----- PAGE EXCERPT -----

TiO 7050, CRX VIS, and CCF FWHM in both spectrograph channels all show a significant highest periodogram peak at frot, whereas dLW and RV in both channels, VO 7436, CRX NIR, and CCF BIS NIR do not show the highest peak but still significant power at or close to frot. In the case of RV VIS, the strongest peak is separated from a weaker peak at frot by about 0.003 d−1, and the window function suggests that it is a yearly alias. The signals in dLW, CRX, RV, and CCF FWHM in the VIS channel were also reported by Lafarga et al. (2021). We note that dLW, CRX, CCF FWHM, and CCF BIS show more significant signals in the NIR channel than in the VIS channel. This is unexpected because the NIR wavelength range contains substantially fewer spectroscopic features (Reiners et al. 2018), resulting in larger statistical fluctuations of the NIR parameters. A possible explanation is an asymmetric magnetic topology, which would result in larger variations of the NIR indicators because Zeeman broadening is stronger at larger wavelengths.

As for the full dataset, we calculated the mean values, standard deviations, and log p(frot) from the GLS periodogram of each indicator for two data subsets, and we show the results in Table A.1. Several indicators that show significant power at frot in the full dataset also show significant power in one or both subsets, with the second subset containing more data points and more significant signals in more indicators. The log p(frot) values are generally higher in the full dataset than in either subset, implying that the signals are rather stable and become stronger as more data points are considered.

5.2 TYC 3529-1437-1

For the moderately active M2.0 V star TYC 3529-1437-1, with a rotation period of 15.8 d, we show the GLS periodograms in Fig. A.2. Hα, two Ca ii IRT lines, and RV NIR all show the most significant signal at frot or its daily alias frequency. Na i D, Ca ii IRT-a, and RV VIS also show significant power, but not the highest periodogram peak at the rotation frequency. For CRX VIS and RV VIS, the most significant peak instead appears at its second harmonic 2 frot or the yearly alias thereof. We therefore tabulate not only the mean values, standard deviations, and log p(frot), but also log p(2 frot) in Table A.2. Lafarga et al. (2021) reported the same signals and an additional weak signal in CCF BIS VIS that does not fulfil our 3σ significance criterion.

The same quantities as for the full dataset are also tabulated for two data subsets in Table A.2. In the first subset, both He i lines, Hα, all three Ca ii IRT lines, TiO 7050, VO 7436, CRX VIS, RV VIS, and CCF FWHM NIR all show significant power at frot, whereas no indicator shows significant power at 2 frot. In contrast, in the second subset, TiO 7050, CRX VIS, RV VIS, and RV NIR show significant power at 2 frot, but only dLW NIR shows significant power at frot. The signals at frot in the first subset and 2 frot in the second subset are particularly strong in TiO 7050 and RV VIS, but their presence in only one subset leads to less significant or insignificant signals in the full dataset.

----- GIVEN ENTRIES -----

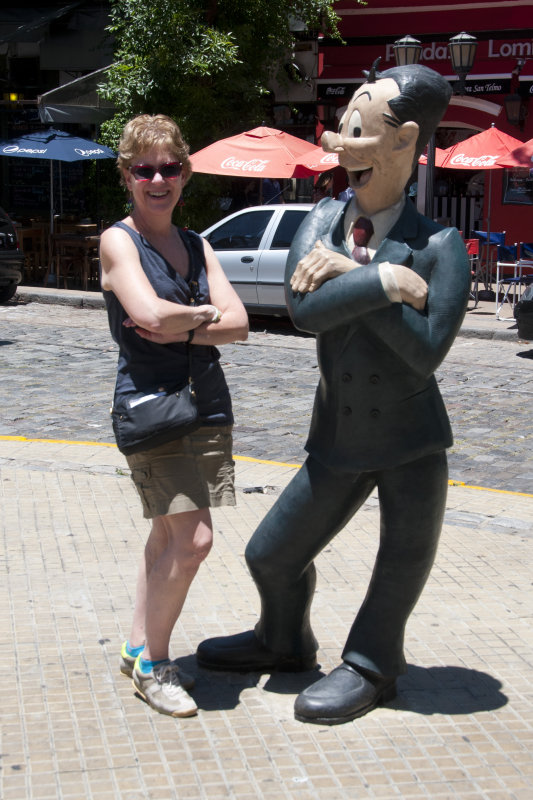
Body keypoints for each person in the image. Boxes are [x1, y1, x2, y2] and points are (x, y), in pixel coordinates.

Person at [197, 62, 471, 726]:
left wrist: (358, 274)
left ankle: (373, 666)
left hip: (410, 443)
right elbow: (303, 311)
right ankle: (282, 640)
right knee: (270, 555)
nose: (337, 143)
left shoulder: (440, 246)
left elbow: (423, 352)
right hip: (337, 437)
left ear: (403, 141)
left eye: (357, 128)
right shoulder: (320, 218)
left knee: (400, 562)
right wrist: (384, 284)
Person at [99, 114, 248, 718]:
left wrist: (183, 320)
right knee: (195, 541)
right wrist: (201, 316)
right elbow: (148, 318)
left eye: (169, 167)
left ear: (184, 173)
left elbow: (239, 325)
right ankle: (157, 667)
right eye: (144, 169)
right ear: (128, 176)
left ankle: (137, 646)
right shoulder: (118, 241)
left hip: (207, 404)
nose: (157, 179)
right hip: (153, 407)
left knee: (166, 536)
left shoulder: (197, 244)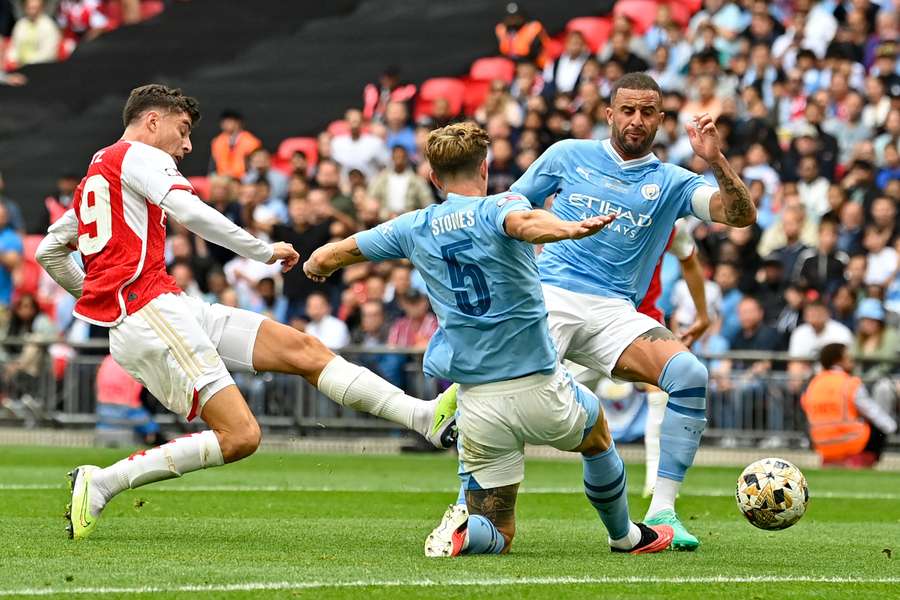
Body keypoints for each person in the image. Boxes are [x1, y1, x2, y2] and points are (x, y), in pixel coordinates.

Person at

-----
----- GIVEN ENTRIES -----

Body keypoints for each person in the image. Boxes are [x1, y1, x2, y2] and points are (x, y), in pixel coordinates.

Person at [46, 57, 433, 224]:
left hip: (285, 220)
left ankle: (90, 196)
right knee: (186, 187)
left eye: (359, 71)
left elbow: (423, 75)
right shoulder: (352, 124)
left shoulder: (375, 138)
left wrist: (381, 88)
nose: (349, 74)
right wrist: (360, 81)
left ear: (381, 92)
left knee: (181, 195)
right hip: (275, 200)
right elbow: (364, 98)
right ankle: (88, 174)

-----
----- GIVEN ENTRIES -----

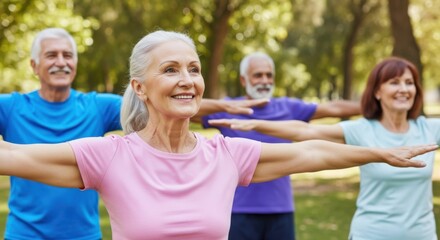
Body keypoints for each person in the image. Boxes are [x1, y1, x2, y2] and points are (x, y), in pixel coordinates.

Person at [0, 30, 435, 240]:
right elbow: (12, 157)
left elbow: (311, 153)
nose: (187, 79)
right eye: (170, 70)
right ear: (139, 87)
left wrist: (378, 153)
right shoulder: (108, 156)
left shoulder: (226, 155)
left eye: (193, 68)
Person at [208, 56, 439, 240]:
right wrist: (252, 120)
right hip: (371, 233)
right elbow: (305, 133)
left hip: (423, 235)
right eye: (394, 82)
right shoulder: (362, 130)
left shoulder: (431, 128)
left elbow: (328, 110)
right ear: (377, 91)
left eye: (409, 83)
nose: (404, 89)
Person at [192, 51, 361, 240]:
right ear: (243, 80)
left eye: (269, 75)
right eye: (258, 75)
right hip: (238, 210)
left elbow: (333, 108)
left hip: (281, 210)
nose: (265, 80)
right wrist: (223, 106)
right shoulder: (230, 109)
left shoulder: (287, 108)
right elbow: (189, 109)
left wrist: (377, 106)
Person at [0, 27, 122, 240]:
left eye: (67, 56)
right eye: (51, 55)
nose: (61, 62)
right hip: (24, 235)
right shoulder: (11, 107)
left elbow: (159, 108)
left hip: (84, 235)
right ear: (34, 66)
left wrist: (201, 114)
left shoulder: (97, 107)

-----

YOUR TASKS
1. According to the stellar rotation excerpt, what is the rotation period of TYC 3529-1437-1?
2. Write out the part of the stellar rotation excerpt starting with "5.2 TYC 3529-1437-1" and going on through "3σ significance criterion.".
The data is separate material and has no connection to the text.

ANSWER SECTION
1. 15.8 days.

2.
5.2 TYC 3529-1437-1

For the moderately active M2.0 V star TYC 3529-1437-1, with a rotation period of 15.8 d, we show the GLS periodograms in Fig. A.2. Hα, two Ca ii IRT lines, and RV NIR all show the most significant signal at frot or its daily alias frequency. Na i D, Ca ii IRT-a, and RV VIS also show significant power, but not the highest periodogram peak at the rotation frequency. For CRX VIS and RV VIS, the most significant peak instead appears at its second harmonic 2 frot or the yearly alias thereof. We therefore tabulate not only the mean values, standard deviations, and log p(frot), but also log p(2 frot) in Table A.2. Lafarga et al. (2021) reported the same signals and an additional weak signal in CCF BIS VIS that does not fulfil our 3σ significance criterion.